[ClusterLabs] Default resource stickiness issue with colocation constraint

Tue Mar 31 00:37:07 EDT 2020

On March 31, 2020 6:01:35 AM GMT+03:00, Ken Gaillot <kgaillot at redhat.com> wrote:
>On Sun, 2020-03-08 at 18:11 +0000, Strahil Nikolov wrote:
>> Hello All,
>> 
>> can someone help me figure something out.
>> 
>> I have a test cluster with 2 resource groups:
>> 
>> [root at node3 cluster]# pcs status
>> Cluster name: HACLUSTER16
>> Stack: corosync
>> Current DC: node3.localdomain (version 1.1.20-5.el7_7.2-3c4c782f70) -
>> partition with quorum
>> Last updated: Sun Mar  8 20:00:48 2020
>> Last change: Sun Mar  8 20:00:04 2020 by root via cibadmin on
>> node3.localdomain
>> 
>> 3 nodes configured
>> 14 resources configured
>> 
>> Node node2.localdomain: standby
>> Node node3.localdomain: standby
>> Online: [ node1.localdomain ]
>> 
>> Full list of resources:
>> 
>>  RHEVM  (stonith:fence_rhevm):  Started node1.localdomain
>>  MPATH  (stonith:fence_mpath):  Started node1.localdomain
>>  Resource Group: NFS
>>      NFS_LVM    (ocf::heartbeat:LVM):   Started node1.localdomain
>>      NFS_infodir        (ocf::heartbeat:Filesystem):    Started
>> node1.localdomain
>>      NFS_data   (ocf::heartbeat:Filesystem):    Started
>> node1.localdomain
>>      NFS_IP     (ocf::heartbeat:IPaddr2):       Started
>> node1.localdomain
>>      NFS_SRV    (ocf::heartbeat:nfsserver):     Started
>> node1.localdomain
>>      NFS_XPRT1  (ocf::heartbeat:exportfs):      Started
>> node1.localdomain
>>      NFS_NTFY   (ocf::heartbeat:nfsnotify):     Started
>> node1.localdomain
>>  Resource Group: APACHE
>>      APACHE_LVM (ocf::heartbeat:LVM):   Started node1.localdomain
>>      APACHE_cfg (ocf::heartbeat:Filesystem):    Started
>> node1.localdomain
>>      APACHE_data        (ocf::heartbeat:Filesystem):    Started
>> node1.localdomain
>>      APACHE_IP  (ocf::heartbeat:IPaddr2):       Started
>> node1.localdomain
>>      APACHE_SRV (ocf::heartbeat:apache):        Started
>> node1.localdomain
>> 
>> The constraints I have put are:
>> 
>> [root at node3 cluster]# pcs constraint
>> Location Constraints:
>>   Resource: APACHE
>>     Enabled on: node1.localdomain (score:3000)
>>     Enabled on: node2.localdomain (score:2000)
>>     Enabled on: node3.localdomain (score:1000)
>>   Resource: NFS
>>     Enabled on: node1.localdomain (score:1000)
>>     Enabled on: node2.localdomain (score:2000)
>>     Enabled on: node3.localdomain (score:3000)
>> Ordering Constraints:
>> Colocation Constraints:
>>   APACHE with NFS (score:-1000)
>> Ticket Constraints:
>> 
>> [root at node3 cluster]# pcs resource defaults
>> resource-stickiness=1000
>> 
>> As you can see the default stickiness is 1000 per resource or 7000
>> for the APACHE group.
>> The colocation rule score is just -1000 and as per my understanding
>> it should be ignored when the 2 nodes are removed from standby.
>> 
>> Can someone clarify why the APACHE group is moved , when the resource
>> stickiness score is higher than the colocation score.
>> 
>> I have attached a file with the crm_simulate output (the output is
>> correct, when the standby is removed - the group is moved).
>> 
>> Best Regards,
>> Strahil Nikolov
>
>Coincidentally I just fixed a bug last week that I believe is the
>culprit here.
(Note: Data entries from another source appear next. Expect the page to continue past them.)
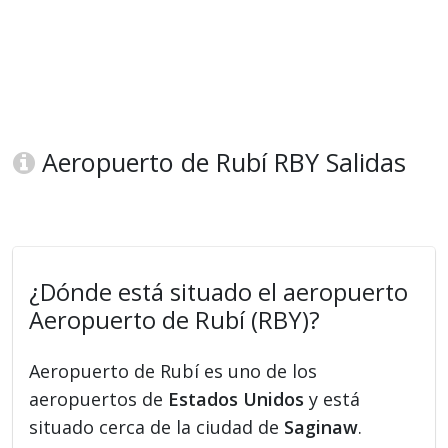
Aeropuerto de Rubí RBY Salidas
¿Dónde está situado el aeropuerto
Aeropuerto de Rubí (RBY)?
Aeropuerto de Rubí es uno de los
aeropuertos de
Estados Unidos
y está
situado cerca de la ciudad de
Saginaw
.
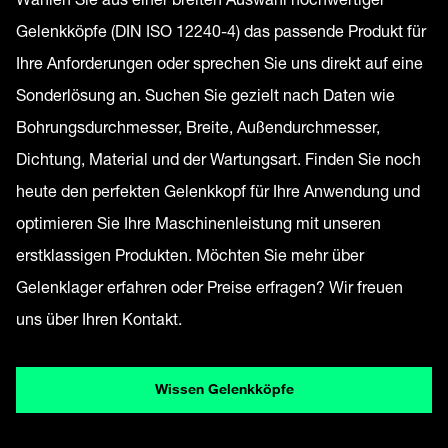
Gelenkköpfe (DIN ISO 12240-4) das passende Produkt für
Ihre Anforderungen oder sprechen Sie uns direkt auf eine
Sonderlösung an. Suchen Sie gezielt nach Daten wie
Bohrungsdurchmesser, Breite, Außendurchmesser,
Dichtung, Material und der Wartungsart. Finden Sie noch
heute den perfekten Gelenkkopf für Ihre Anwendung und
optimieren Sie Ihre Maschinenleistung mit unseren
erstklassigen Produkten. Möchten Sie mehr über
Gelenklager erfahren oder Preise erfragen? Wir freuen
uns über Ihren Kontakt.
Wissen Gelenkköpfe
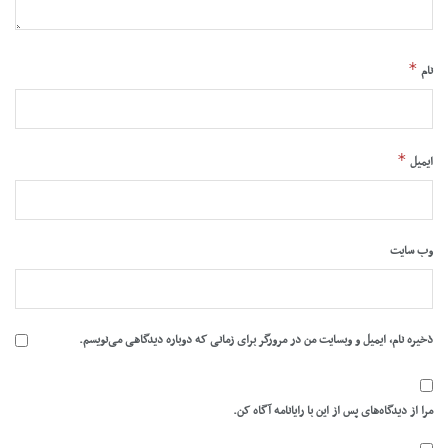
*
نام
*
ایمیل
وب‌ سایت
ذخیره نام، ایمیل و وبسایت من در مرورگر برای زمانی که دوباره دیدگاهی می‌نویسم.
مرا از دیدگاه‌های پس از این با رایانامه آگاه کن.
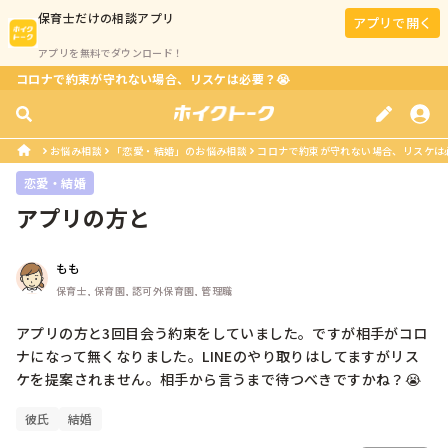
保育士
だけの相談アプリ
アプリで開く
アプリを無料でダウンロード！
コロナで約束が守れない場合、リスケは必要？😭
お悩み相談
「恋愛・結婚」のお悩み相談
コロナで約束が守れない場合、リスケは必
恋愛・結婚
アプリの方と
もも
保育士, 保育園, 認可外保育園, 管理職
アプリの方と3回目会う約束をしていました。ですが相手がコロ
ナになって無くなりました。LINEのやり取りはしてますがリス
ケを提案されません。相手から言うまで待つべきですかね？😭
彼氏
結婚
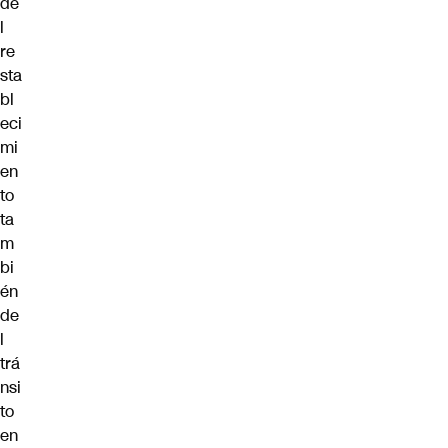
de
l
re
sta
bl
eci
mi
en
to
ta
m
bi
én
de
l
trá
nsi
to
en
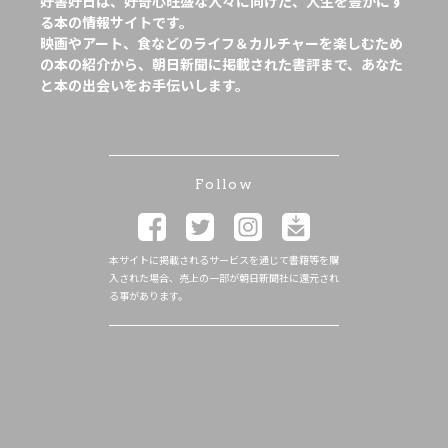
好書好日は、好奇心旺盛な人々に向けた、人生を豊かにす
る本の情報サイトです。
映画やアート、食などのライフ＆カルチャーを楽しむため
の本の紹介から、朝日新聞に掲載された書評まで、あなた
と本の出会いをお手伝いします。
Follow
本サイトに掲載されるサービスを通じて書籍等を購
入された場合、売上の一部が朝日新聞社に還元され
る事があります。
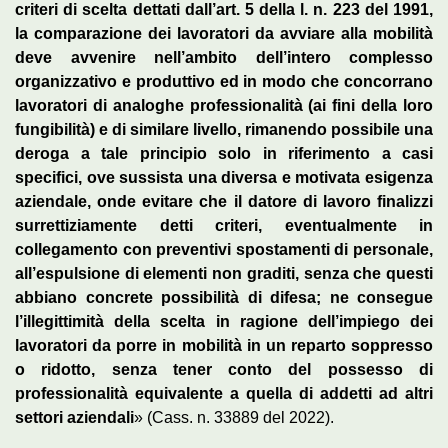
criteri di scelta dettati dall’art. 5 della l. n. 223 del 1991,
la comparazione dei lavoratori da avviare alla mobilità
deve avvenire nell’ambito dell’intero complesso
organizzativo e produttivo ed in modo che concorrano
lavoratori di analoghe professionalità (ai fini della loro
fungibilità) e di similare livello, rimanendo possibile una
deroga a tale principio solo in riferimento a casi
specifici, ove sussista una diversa e motivata esigenza
aziendale, onde evitare che il datore di lavoro finalizzi
surrettiziamente detti criteri, eventualmente in
collegamento con preventivi spostamenti di personale,
all’espulsione di elementi non graditi, senza che questi
abbiano concrete possibilità di difesa; ne consegue
l’illegittimità della scelta in ragione dell’impiego dei
lavoratori da porre in mobilità in un reparto soppresso
o ridotto, senza tener conto del possesso di
professionalità equivalente a quella di addetti ad altri
settori aziendali
» (Cass. n. 33889 del 2022).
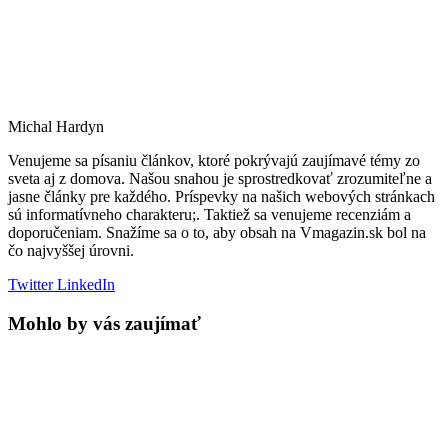
Michal Hardyn
Venujeme sa písaniu článkov, ktoré pokrývajú zaujímavé témy zo
sveta aj z domova. Našou snahou je sprostredkovať zrozumiteľne a
jasne články pre každého. Príspevky na našich webových stránkach
sú informatívneho charakteru;. Taktiež sa venujeme recenziám a
doporučeniam. Snažíme sa o to, aby obsah na Vmagazin.sk bol na
čo najvyššej úrovni.
Twitter
LinkedIn
Mohlo by vás zaujímať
I expect if you test the current master branch it won't
>happen. The fix will be in 2.0.4 (the first release candidate is
>expected in a couple of weeks).
>
>The problem was in the code that incorporates colocation dependencies'
>node preferences. If a group was colocated with some resource, the
>resource would incorporate the scores from each member of the group in
>turn. However each member of the group would also incorporate its own
>dependencies' scores in its score -- which includes the internal group
>colocation of all members after it. So, the members of the colocated
>group were being counted multiple times, and therefore having a bigger
>impact than the configured colocation score. The fix was just to
>incorporate scores from the first group member since it would
>incorporate all the rest.

Hey Ken,

Thanks for the detailed  explanation and good job !
So, in latest upstream version the bug is fixed.What about RHEL - should I open a bugzilla ?

Best Regards,
Strahil Nikolov